3.2. Awareness of core TB information
The overall awareness rate of core TB information among all surveyed PLWH was 57.1%. Specifically, 86.7% of the respondents recognized that TB is an infectious disease; however, only 57.3% were aware of the primary transmission route of TB, nearly a quarter could not identify suspected TB symptoms, only 37.3% knew effective preventive measures against TB transmission, and merely 28.0% understood that TB is curable (Table 2).
Table 2.
Awareness of core information on TB among people living with HIV (N = 225).
| Core TB information item | Correct responses, n | Awareness rate, % |
|---|---|---|
| (1) TB is a chronic infectious disease | 195 | 86.7 |
| (2) TB is primarily transmitted through the respiratory tract | 129 | 57.3 |
| (3) A persistent cough and expectoration lasting more than two weeks are presumptive symptoms of TB | 171 | 76.0 |
| (4) Avoiding spitting, covering the mouth and nose when coughing or sneezing, and wearing masks can reduce TB transmission | 84 | 37.3 |
| (5) TB is a curable disease in the vast majority of cases | 63 | 28.0 |
| Overall | 642 | 57.1 |
No statistically significant differences in overall TB awareness rates were observed according to sex, ethnicity, or personal monthly income (all p > 0.05).
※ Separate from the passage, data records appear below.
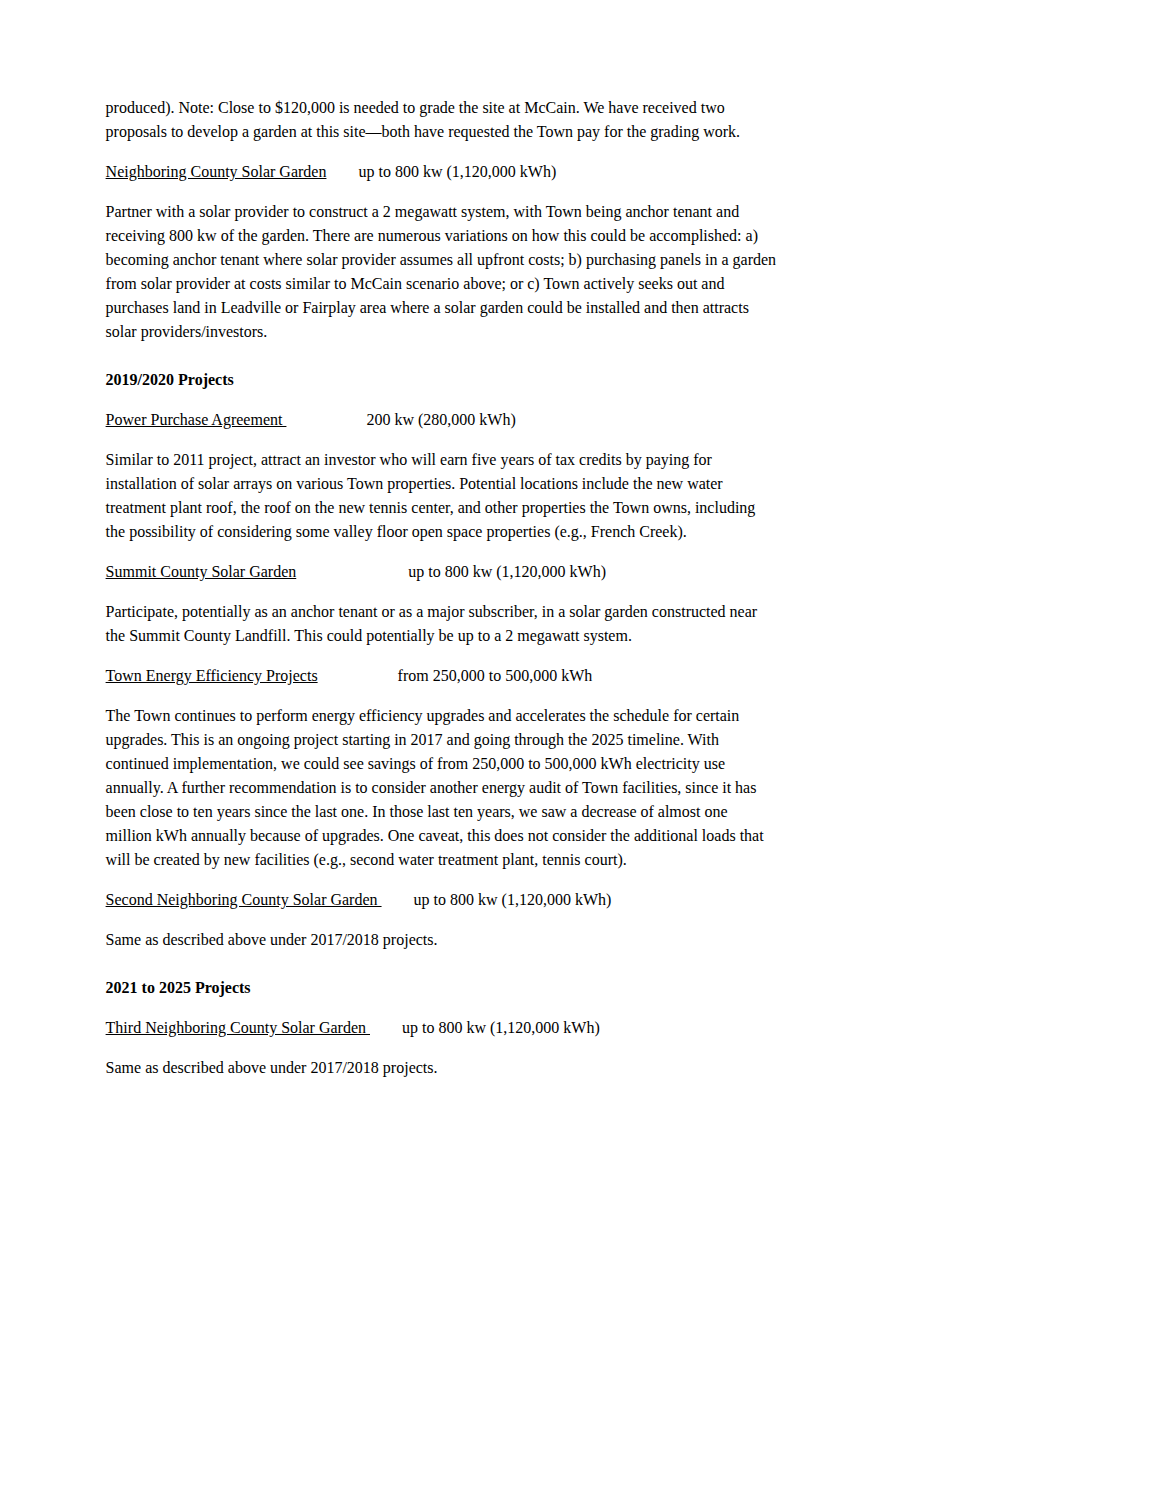produced). Note: Close to $120,000 is needed to grade the site at McCain. We have received two proposals to develop a garden at this site—both have requested the Town pay for the grading work.
Neighboring County Solar Garden up to 800 kw (1,120,000 kWh)
Partner with a solar provider to construct a 2 megawatt system, with Town being anchor tenant and receiving 800 kw of the garden. There are numerous variations on how this could be accomplished: a) becoming anchor tenant where solar provider assumes all upfront costs; b) purchasing panels in a garden from solar provider at costs similar to McCain scenario above; or c) Town actively seeks out and purchases land in Leadville or Fairplay area where a solar garden could be installed and then attracts solar providers/investors.
2019/2020 Projects
Power Purchase Agreement 200 kw (280,000 kWh)
Similar to 2011 project, attract an investor who will earn five years of tax credits by paying for installation of solar arrays on various Town properties. Potential locations include the new water treatment plant roof, the roof on the new tennis center, and other properties the Town owns, including the possibility of considering some valley floor open space properties (e.g., French Creek).
Summit County Solar Garden up to 800 kw (1,120,000 kWh)
Participate, potentially as an anchor tenant or as a major subscriber, in a solar garden constructed near the Summit County Landfill. This could potentially be up to a 2 megawatt system.
Town Energy Efficiency Projects from 250,000 to 500,000 kWh
The Town continues to perform energy efficiency upgrades and accelerates the schedule for certain upgrades. This is an ongoing project starting in 2017 and going through the 2025 timeline. With continued implementation, we could see savings of from 250,000 to 500,000 kWh electricity use annually. A further recommendation is to consider another energy audit of Town facilities, since it has been close to ten years since the last one. In those last ten years, we saw a decrease of almost one million kWh annually because of upgrades. One caveat, this does not consider the additional loads that will be created by new facilities (e.g., second water treatment plant, tennis court).
Second Neighboring County Solar Garden up to 800 kw (1,120,000 kWh)
Same as described above under 2017/2018 projects.
2021 to 2025 Projects
Third Neighboring County Solar Garden up to 800 kw (1,120,000 kWh)
Same as described above under 2017/2018 projects.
Participants residing in urban areas had a higher awareness rate than those residing in rural areas (62.8% vs. 53.5%, p = 0.002). Individuals with a high school education or higher had a markedly higher awareness rate than those with junior high school education or below (69.4% vs. 45.6%, p < 0.001). Differences in awareness rates were observed across occupation categories (p < 0.001), with the highest awareness rate in the “other occupations” group (71.7%), followed by agricultural workers (50.6%) and the unemployed/job-seeking group (49.3%). Similar differences were observed across marital status categories (p < 0.001), with the highest rate among unmarried participants (82.9%), compared to married (53.2%) and divorced or widowed (57.8%) participants (Table 3).
Table 3.
Disparities in tuberculosis awareness by sociodemographic characteristics among people living with HIV (N = 225).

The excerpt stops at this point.